The Enterprise Reality: The ROI Gap

For enterprise leaders, the benchmark race raises an uncomfortable question: if AI is getting so much smarter, why aren't the results showing up in the bottom line?

Figure 6: The enterprise AI paradox. CEO optimism (80%) and AI adoption (88%) are at all-time highs, but only 14% of CFOs report measurable ROI. The gap between deploying AI and profiting from it is the central challenge of 2026.

The Numbers That Matter

BCG AI Radar 2026: 80% of CEOs are more optimistic about AI ROI, and >30% of AI budgets are committed to agentic AI. But MIT found a 95% failure rate for enterprise GenAI projects (no measurable financial returns within 6 months).

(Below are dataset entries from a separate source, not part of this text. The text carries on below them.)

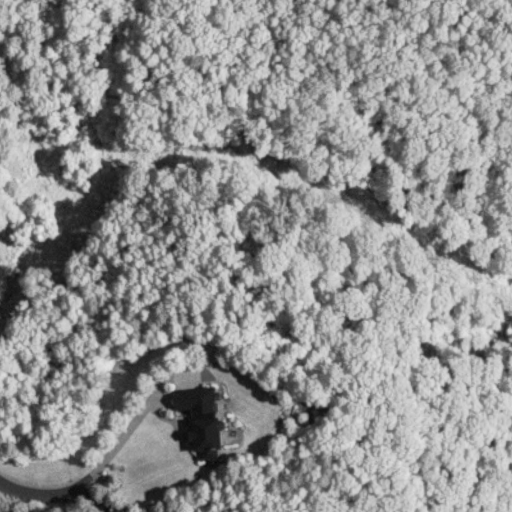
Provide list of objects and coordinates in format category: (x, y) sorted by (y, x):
building: (201, 420)
road: (37, 493)
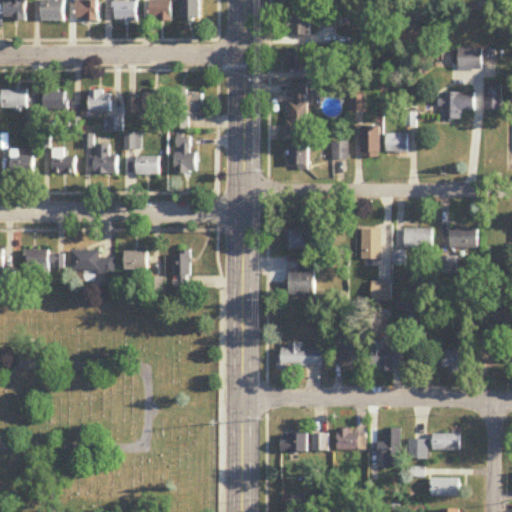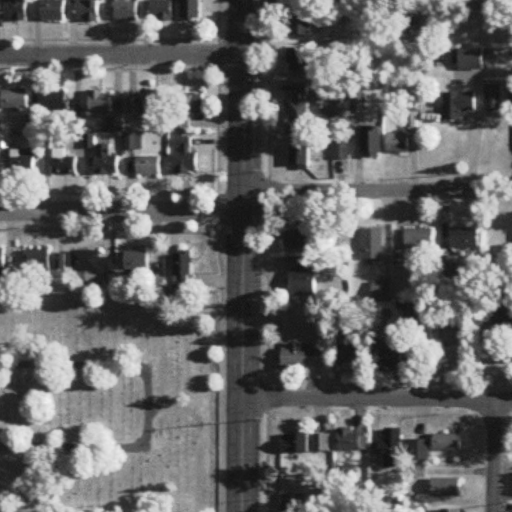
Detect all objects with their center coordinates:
building: (190, 9)
building: (16, 10)
building: (54, 10)
building: (88, 10)
building: (161, 10)
building: (126, 12)
building: (327, 20)
building: (300, 26)
road: (108, 39)
road: (121, 54)
building: (471, 59)
building: (298, 61)
road: (243, 64)
road: (109, 69)
building: (494, 98)
building: (15, 100)
building: (56, 101)
building: (101, 102)
building: (149, 104)
building: (457, 106)
building: (188, 110)
building: (298, 110)
building: (371, 144)
building: (398, 144)
building: (342, 152)
building: (186, 156)
building: (299, 156)
building: (106, 162)
building: (23, 164)
building: (64, 164)
building: (149, 167)
road: (377, 191)
road: (108, 192)
road: (121, 211)
road: (133, 229)
building: (419, 239)
building: (300, 240)
building: (464, 240)
building: (372, 246)
road: (266, 255)
road: (217, 256)
road: (241, 256)
building: (2, 259)
building: (46, 261)
building: (138, 261)
building: (92, 262)
building: (448, 266)
building: (183, 271)
building: (304, 280)
building: (382, 292)
building: (504, 315)
building: (425, 318)
building: (353, 356)
building: (300, 357)
building: (387, 360)
building: (457, 361)
road: (376, 399)
road: (127, 402)
park: (109, 403)
building: (351, 441)
building: (321, 443)
building: (448, 443)
building: (295, 444)
building: (392, 449)
building: (419, 451)
road: (492, 457)
road: (28, 476)
building: (447, 489)
building: (294, 503)
building: (455, 511)
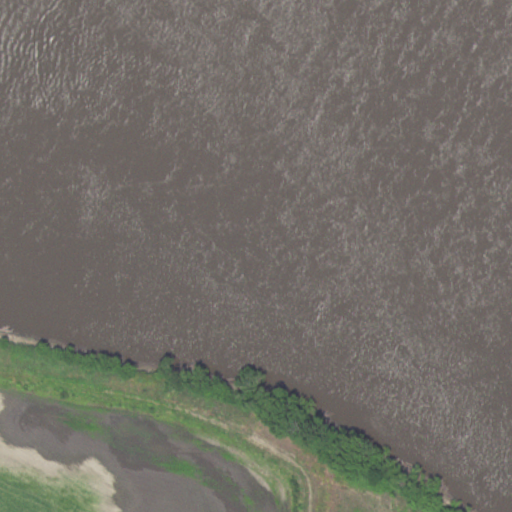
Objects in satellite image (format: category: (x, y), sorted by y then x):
river: (365, 64)
crop: (164, 452)
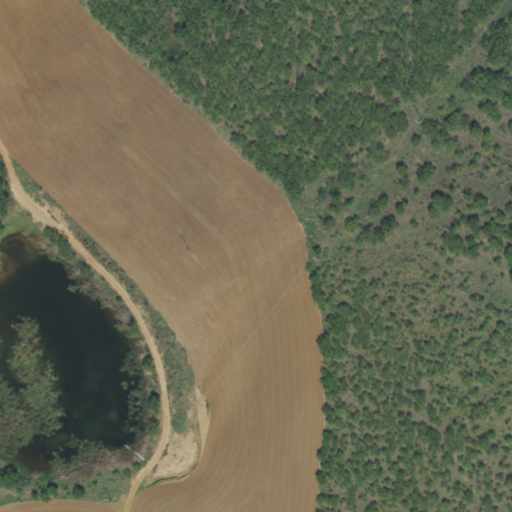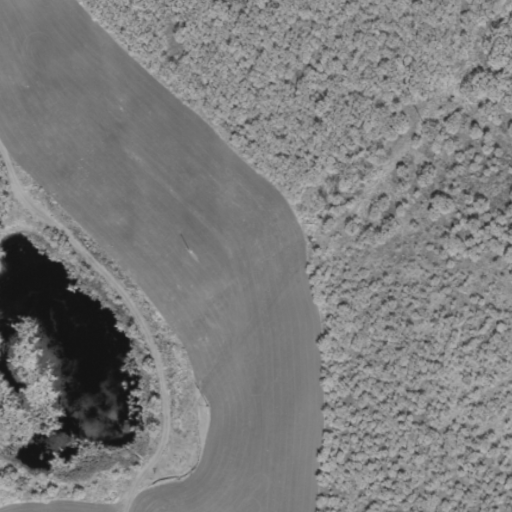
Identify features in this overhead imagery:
road: (413, 273)
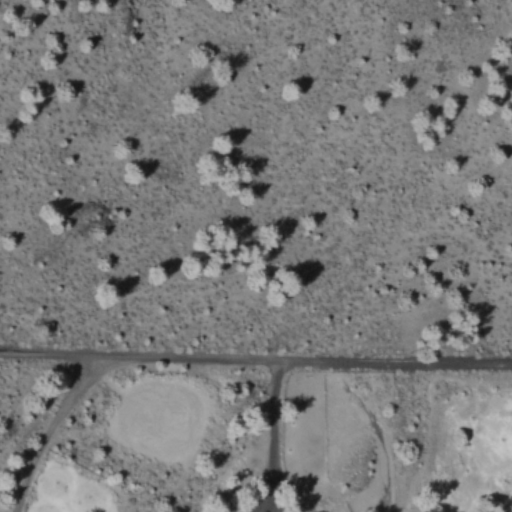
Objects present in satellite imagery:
road: (255, 357)
road: (52, 433)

Accenture found that companies with AI-led processes achieve 2.5x higher revenue growth — but this describes only the top 25% of performers.

Gartner predicts 40% of enterprise applications will embed AI agents by end of 2026, up from less than 5% in 2025 — an 8x increase. The market for AI agents is projected to grow from $7.84 billion (2025) to $52.62 billion (2030) at 46.3% CAGR.

As BCG put it: "ROI will be the acronym of 2026 and beyond." The models are ready. The question is whether organizations are.

Part 7

What This Means for Enterprise Leaders

1. Adopt a Multi-Model Strategy

No single model is best at everything. Use Claude Opus 4.6 for agentic coding and professional workflows. Use GPT-5.2 for abstract math and research. Use Gemini 3 Pro for multimodal science. Use open-source models (DeepSeek R1, Phi-4) for high-volume budget workloads. Model routing is becoming a core competency.

2. Buy Reasoning Depth, Not Just Speed

Inference-time scaling means you can now trade cost for quality. Claude's Adaptive Thinking, OpenAI's extended reasoning, and Google's Deep Think all let you dial up reasoning for hard problems. Budget for this — the productivity gains on complex tasks justify the per-token premium.

3. Don't Chase Benchmarks — Chase Workflows

Karpathy is right: benchmark scores don't translate directly to job performance. Focus on GDPval-style evaluations that measure real-world tasks in your industry, not academic tests. The models that win on HLE may not be the models that win on your specific workflows.